START Information supplied

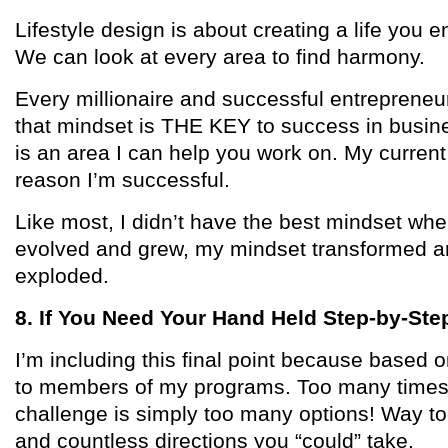
Lifestyle design is about creating a life you e
We can look at every area to find harmony.
Every millionaire and successful entrepreneu
that mindset is THE KEY to success in busines
is an area I can help you work on. My current
reason I’m successful.
Like most, I didn’t have the best mindset whe
evolved and grew, my mindset transformed an
exploded.
8. If You Need Your Hand Held Step-by-Ste
I’m including this final point because based 
to members of my programs. Too many times,
challenge is simply too many options! Way t
and countless directions you “could” take.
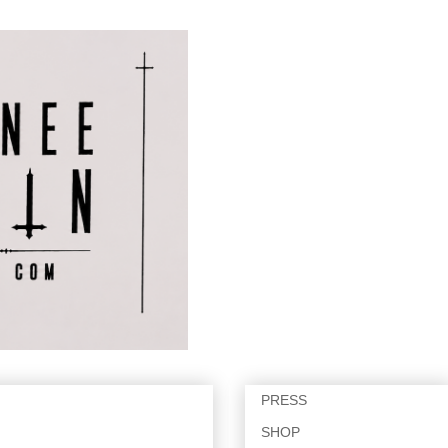
PRESS
SHOP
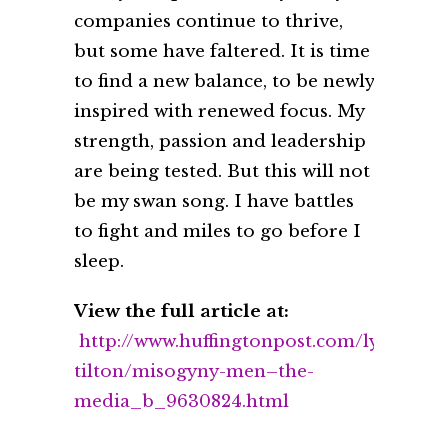
companies continue to thrive,
but some have faltered. It is time
to find a new balance, to be newly
inspired with renewed focus. My
strength, passion and leadership
are being tested. But this will not
be my swan song. I have battles
to fight and miles to go before I
sleep.
View the full article at:
http://www.huffingtonpost.com/lynn-
tilton/misogyny-men–the-
media_b_9630824.html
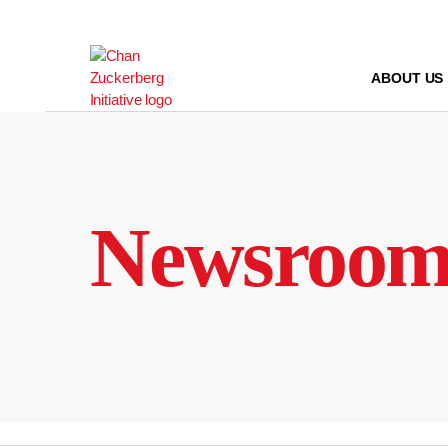
Skip
to
content
ABOUT US
Newsroo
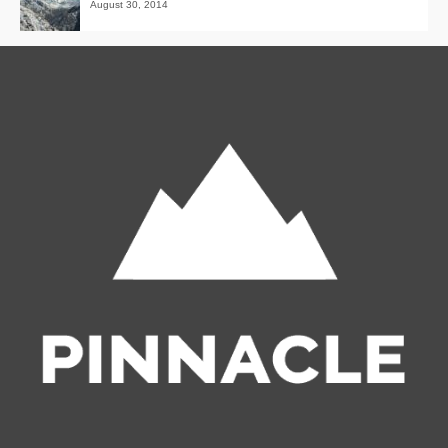
August 30, 2014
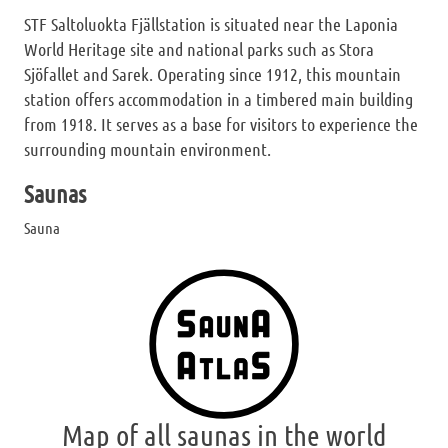
STF Saltoluokta Fjällstation is situated near the Laponia
World Heritage site and national parks such as Stora
Sjöfallet and Sarek. Operating since 1912, this mountain
station offers accommodation in a timbered main building
from 1918. It serves as a base for visitors to experience the
surrounding mountain environment.
Saunas
Sauna
Map of all saunas in the world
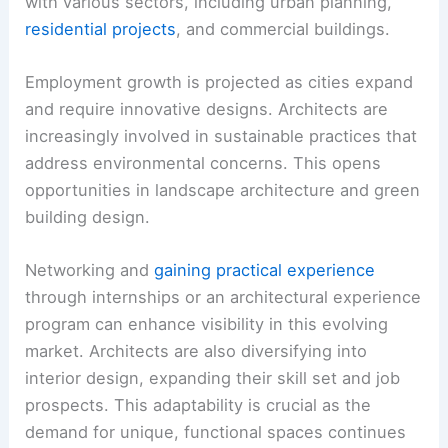
with various sectors, including urban planning,
residential projects
, and commercial buildings.
Employment growth is projected as cities expand
and require innovative designs. Architects are
increasingly involved in sustainable practices that
address environmental concerns. This opens
opportunities in landscape architecture and green
building design.
Networking and
gaining practical experience
through internships or an architectural experience
program can enhance visibility in this evolving
market. Architects are also diversifying into
interior design, expanding their skill set and job
prospects. This adaptability is crucial as the
demand for unique, functional spaces continues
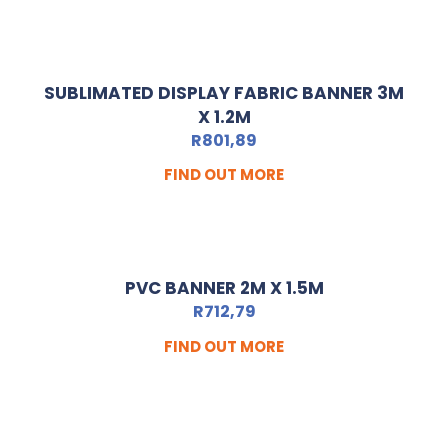
SUBLIMATED DISPLAY FABRIC BANNER 3M
X 1.2M
R
801,89
FIND OUT MORE
PVC BANNER 2M X 1.5M
R
712,79
FIND OUT MORE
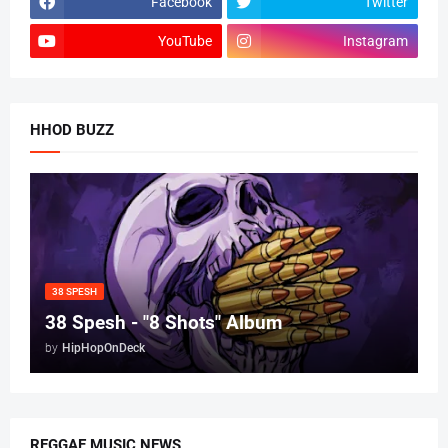
Facebook
Twitter
YouTube
Instagram
HHOD BUZZ
38 SPESH
38 Spesh - "8 Shots" Album
by
HipHopOnDeck
REGGAE MUSIC NEWS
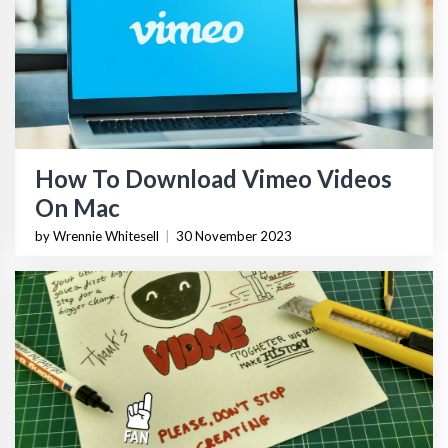
How To Download Vimeo Videos
On Mac
by Wrennie Whitesell
|
30 November 2023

END Information supplied

* **Work request**: Reproduce the records word for word, starting at the line that contains "SUBLIMATED DISPLAY FABRIC BANNER 3M" and ending at the line that contains "REGGAE MUSIC NEWS", with both of those lines included. Leave the pictures out.

* **Solved exercise**:
SUBLIMATED DISPLAY FABRIC BANNER 3M
X 1.2M
R
801,89
FIND OUT MORE
PVC BANNER 2M X 1.5M
R
712,79
FIND OUT MORE
Facebook
Twitter
YouTube
Instagram
HHOD BUZZ
38 SPESH
38 Spesh - "8 Shots" Album
by
HipHopOnDeck
REGGAE MUSIC NEWS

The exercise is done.